Performance between your Web server and database server is crucial. Because of the data access requirements, the CGIs that many of these products are implemented with can no longer be thought of as lightweight "scripts." Every time an HTML page containing a database query is accessed, it must establish and close a session with the database server. This is in addition to the overhead of the query itself. A couple of products have worked around this by using a session identifier (possibly the same one you use to maintain state) to cache database sessions for queries that are developed across HTML pages.

Also essential for most database applications is a method of maintaining state information during a remote user's session. If you are defining a transaction across a series of Web pages, how do you tie the user you authenticated in the first page with a table you are about to update on the following pages? This, of course, is an inherent problem of the HTTP protocol. The most common answer of course is a session identifier or "magic cookie." A good Web development package should provide some assistance with this.

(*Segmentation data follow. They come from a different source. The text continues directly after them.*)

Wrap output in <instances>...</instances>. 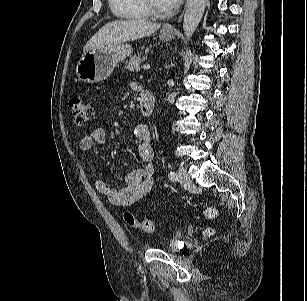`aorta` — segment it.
<instances>
[{"label":"aorta","mask_w":307,"mask_h":301,"mask_svg":"<svg viewBox=\"0 0 307 301\" xmlns=\"http://www.w3.org/2000/svg\"><path fill=\"white\" fill-rule=\"evenodd\" d=\"M208 0H188L187 8L183 19V30L186 37V43L190 40L196 28L198 27ZM169 80L168 83H172Z\"/></svg>","instance_id":"762f6f07"}]
</instances>
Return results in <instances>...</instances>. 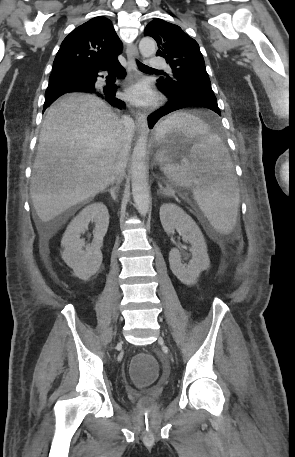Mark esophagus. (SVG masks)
<instances>
[{"label": "esophagus", "mask_w": 295, "mask_h": 457, "mask_svg": "<svg viewBox=\"0 0 295 457\" xmlns=\"http://www.w3.org/2000/svg\"><path fill=\"white\" fill-rule=\"evenodd\" d=\"M128 68L131 72L137 69L136 59L138 58V49L135 44H129L126 50ZM136 129L139 134H147L149 132L147 117L145 114H138L136 117Z\"/></svg>", "instance_id": "esophagus-1"}]
</instances>
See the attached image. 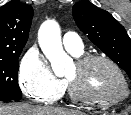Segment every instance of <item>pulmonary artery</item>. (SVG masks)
Instances as JSON below:
<instances>
[{"instance_id": "1", "label": "pulmonary artery", "mask_w": 131, "mask_h": 115, "mask_svg": "<svg viewBox=\"0 0 131 115\" xmlns=\"http://www.w3.org/2000/svg\"><path fill=\"white\" fill-rule=\"evenodd\" d=\"M63 45L67 51L73 54L83 52V43L79 35L72 32H67L63 36Z\"/></svg>"}]
</instances>
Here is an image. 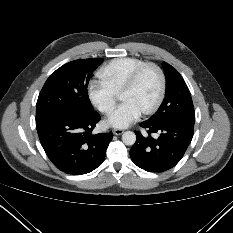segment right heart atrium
I'll list each match as a JSON object with an SVG mask.
<instances>
[{"label":"right heart atrium","mask_w":233,"mask_h":233,"mask_svg":"<svg viewBox=\"0 0 233 233\" xmlns=\"http://www.w3.org/2000/svg\"><path fill=\"white\" fill-rule=\"evenodd\" d=\"M87 93L91 103L103 114H110L115 108L117 94L110 85L102 80L89 82Z\"/></svg>","instance_id":"d8ad5b80"}]
</instances>
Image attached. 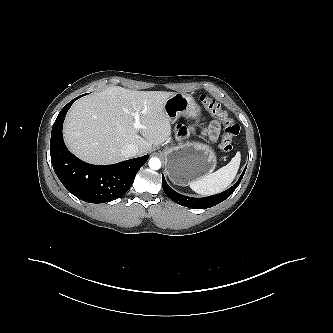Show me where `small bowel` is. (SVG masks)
<instances>
[{"label":"small bowel","instance_id":"c3829d8e","mask_svg":"<svg viewBox=\"0 0 333 333\" xmlns=\"http://www.w3.org/2000/svg\"><path fill=\"white\" fill-rule=\"evenodd\" d=\"M219 130H220V126H219V124L216 123V122H213V123L211 124V126H210V133H211L212 135H216V134L219 133Z\"/></svg>","mask_w":333,"mask_h":333}]
</instances>
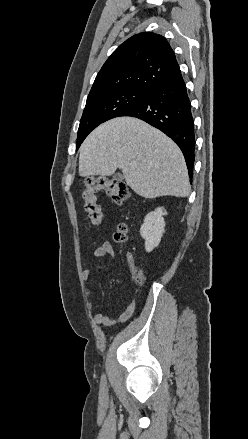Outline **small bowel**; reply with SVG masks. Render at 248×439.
I'll return each instance as SVG.
<instances>
[{"mask_svg":"<svg viewBox=\"0 0 248 439\" xmlns=\"http://www.w3.org/2000/svg\"><path fill=\"white\" fill-rule=\"evenodd\" d=\"M106 255L110 256L112 259L116 258V252L114 250V247L111 244V242H109V241H104L100 246H98L93 251V257L95 259H102ZM127 260H128L130 272L132 275H134V267H133L132 257L129 255L127 257ZM81 275H82V279L84 281H87L91 277V271L89 269H85L82 271ZM97 294H98L97 290L94 289L93 287L86 288V296H87L89 306L91 309L94 307ZM137 297H138V289L134 288L133 289V296H132L130 302L128 303L125 311L123 312V314L120 317L121 322L127 321L135 312V309L137 306ZM93 319H94V322L96 324L105 325V326L112 325L116 322V319L112 315H107V314H104L102 312L95 313Z\"/></svg>","mask_w":248,"mask_h":439,"instance_id":"small-bowel-1","label":"small bowel"}]
</instances>
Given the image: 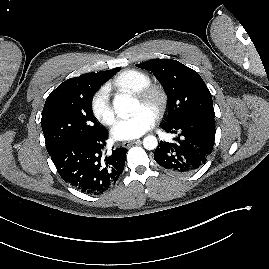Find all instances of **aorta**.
<instances>
[{"label":"aorta","mask_w":269,"mask_h":269,"mask_svg":"<svg viewBox=\"0 0 269 269\" xmlns=\"http://www.w3.org/2000/svg\"><path fill=\"white\" fill-rule=\"evenodd\" d=\"M113 107L120 118L127 119L138 109L139 102L128 94H120L114 97ZM143 146L147 150H154L158 141L155 136L149 135L143 139Z\"/></svg>","instance_id":"aorta-1"}]
</instances>
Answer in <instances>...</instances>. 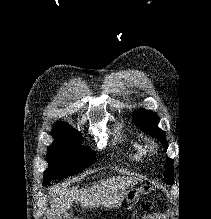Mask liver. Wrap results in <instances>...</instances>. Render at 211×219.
<instances>
[{
    "instance_id": "liver-1",
    "label": "liver",
    "mask_w": 211,
    "mask_h": 219,
    "mask_svg": "<svg viewBox=\"0 0 211 219\" xmlns=\"http://www.w3.org/2000/svg\"><path fill=\"white\" fill-rule=\"evenodd\" d=\"M136 182L137 180L131 177L114 176L89 188H56L53 189L51 208L55 210L57 217H60L70 209L74 201L82 207H117L124 199L125 190Z\"/></svg>"
}]
</instances>
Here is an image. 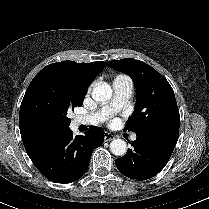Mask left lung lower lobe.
Instances as JSON below:
<instances>
[{
  "label": "left lung lower lobe",
  "instance_id": "obj_1",
  "mask_svg": "<svg viewBox=\"0 0 209 209\" xmlns=\"http://www.w3.org/2000/svg\"><path fill=\"white\" fill-rule=\"evenodd\" d=\"M178 140V134L143 132L132 141L133 150L115 160L118 170L139 181L158 174L169 161Z\"/></svg>",
  "mask_w": 209,
  "mask_h": 209
}]
</instances>
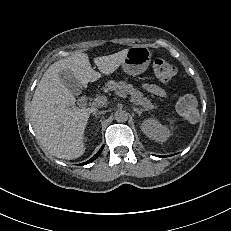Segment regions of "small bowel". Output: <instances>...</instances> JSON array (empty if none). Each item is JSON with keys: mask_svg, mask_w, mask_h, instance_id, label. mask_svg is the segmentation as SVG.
I'll use <instances>...</instances> for the list:
<instances>
[{"mask_svg": "<svg viewBox=\"0 0 231 231\" xmlns=\"http://www.w3.org/2000/svg\"><path fill=\"white\" fill-rule=\"evenodd\" d=\"M143 87L145 88L146 91H148L149 93H151L155 96L162 97V98L167 97L166 91L157 84L144 83Z\"/></svg>", "mask_w": 231, "mask_h": 231, "instance_id": "obj_1", "label": "small bowel"}]
</instances>
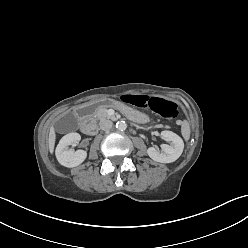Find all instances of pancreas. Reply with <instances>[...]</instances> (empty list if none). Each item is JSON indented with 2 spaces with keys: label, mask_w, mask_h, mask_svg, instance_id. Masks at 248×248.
<instances>
[{
  "label": "pancreas",
  "mask_w": 248,
  "mask_h": 248,
  "mask_svg": "<svg viewBox=\"0 0 248 248\" xmlns=\"http://www.w3.org/2000/svg\"><path fill=\"white\" fill-rule=\"evenodd\" d=\"M112 106V105H109ZM109 106H101L98 108V110L95 113V118L99 121H104L107 119H112L110 115H108V107Z\"/></svg>",
  "instance_id": "pancreas-1"
}]
</instances>
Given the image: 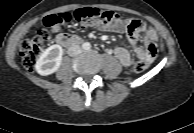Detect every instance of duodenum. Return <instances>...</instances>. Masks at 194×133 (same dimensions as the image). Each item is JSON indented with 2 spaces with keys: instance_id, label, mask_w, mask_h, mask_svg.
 Instances as JSON below:
<instances>
[{
  "instance_id": "duodenum-1",
  "label": "duodenum",
  "mask_w": 194,
  "mask_h": 133,
  "mask_svg": "<svg viewBox=\"0 0 194 133\" xmlns=\"http://www.w3.org/2000/svg\"><path fill=\"white\" fill-rule=\"evenodd\" d=\"M55 40L57 44L63 47L75 46L82 42L81 38H79L78 36L69 34H59Z\"/></svg>"
}]
</instances>
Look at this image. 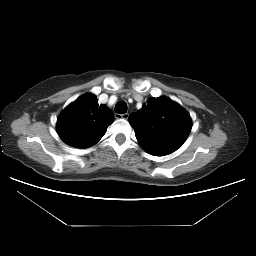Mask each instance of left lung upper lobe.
I'll return each instance as SVG.
<instances>
[{
  "mask_svg": "<svg viewBox=\"0 0 256 256\" xmlns=\"http://www.w3.org/2000/svg\"><path fill=\"white\" fill-rule=\"evenodd\" d=\"M147 103L128 119L136 138L149 154L162 156L175 151L191 131L189 115L164 97H152Z\"/></svg>",
  "mask_w": 256,
  "mask_h": 256,
  "instance_id": "obj_1",
  "label": "left lung upper lobe"
}]
</instances>
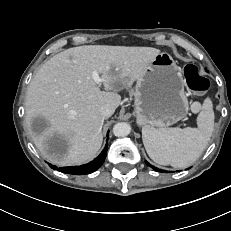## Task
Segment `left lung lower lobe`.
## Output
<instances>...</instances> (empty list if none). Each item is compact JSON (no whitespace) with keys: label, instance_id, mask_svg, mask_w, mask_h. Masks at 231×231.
I'll return each instance as SVG.
<instances>
[{"label":"left lung lower lobe","instance_id":"obj_1","mask_svg":"<svg viewBox=\"0 0 231 231\" xmlns=\"http://www.w3.org/2000/svg\"><path fill=\"white\" fill-rule=\"evenodd\" d=\"M145 163L147 164V166H150L151 168H153V169L156 170V171L164 172V173L167 172L166 170H160V169L154 167L153 165L149 164L147 161H145ZM168 173H170V171H168Z\"/></svg>","mask_w":231,"mask_h":231}]
</instances>
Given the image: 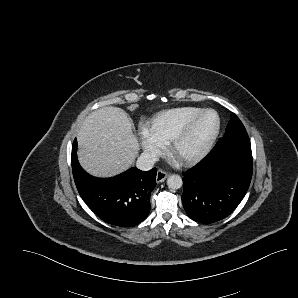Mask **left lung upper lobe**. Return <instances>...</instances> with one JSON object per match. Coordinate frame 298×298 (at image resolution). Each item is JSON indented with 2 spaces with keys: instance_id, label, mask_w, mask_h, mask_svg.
I'll return each mask as SVG.
<instances>
[{
  "instance_id": "left-lung-upper-lobe-1",
  "label": "left lung upper lobe",
  "mask_w": 298,
  "mask_h": 298,
  "mask_svg": "<svg viewBox=\"0 0 298 298\" xmlns=\"http://www.w3.org/2000/svg\"><path fill=\"white\" fill-rule=\"evenodd\" d=\"M240 129H245L242 122L240 121V119L234 114L232 113L231 115V119L226 127V132L225 133H229L235 130H240Z\"/></svg>"
}]
</instances>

How flexible is the query engine? The Microsoft Internet Database Connector (MS-IDC) only allows a single query per MS-IDC file. NetScheme InterMart Toolkit doesn't allow inserts or updates. The more complex your data model is, the more flexibility you will need. Finally, you're going to want to consider what these methods offer in the way of HTML page maintenance. This is not an issue for DBMS access alone, but it is a part of the environment you will be working with when you choose a package.

Perl Scripts and Oracle WebServer In the early stages of Web development, Perl scripts were the most common method of accessing your data. At the time, data sources being accessed weren't always RDBMSes. Often they were tabular structured data stored on a server's file system. Perl is well suited to these environments due to its text-processing capabilities. But Perl scripts are also great because they provide a fairly sophisticated environment and a rich set of libraries from which you can build data access routines and maintain state information.

We tried this approach with two freely available packages, Oraperl and ODBC Extensions for Win32 Perl (both are readily found on the Internet by searching for oraperl and ntodbc at your favorite search site). Oraperl is an exception to our ODBC middleware choice, since it requires a local instance of Oracle to run (some versions have been extended for SQL*Net). These are both general-purpose packages for data access, but again the Perl environment allows relatively easy HTML generation.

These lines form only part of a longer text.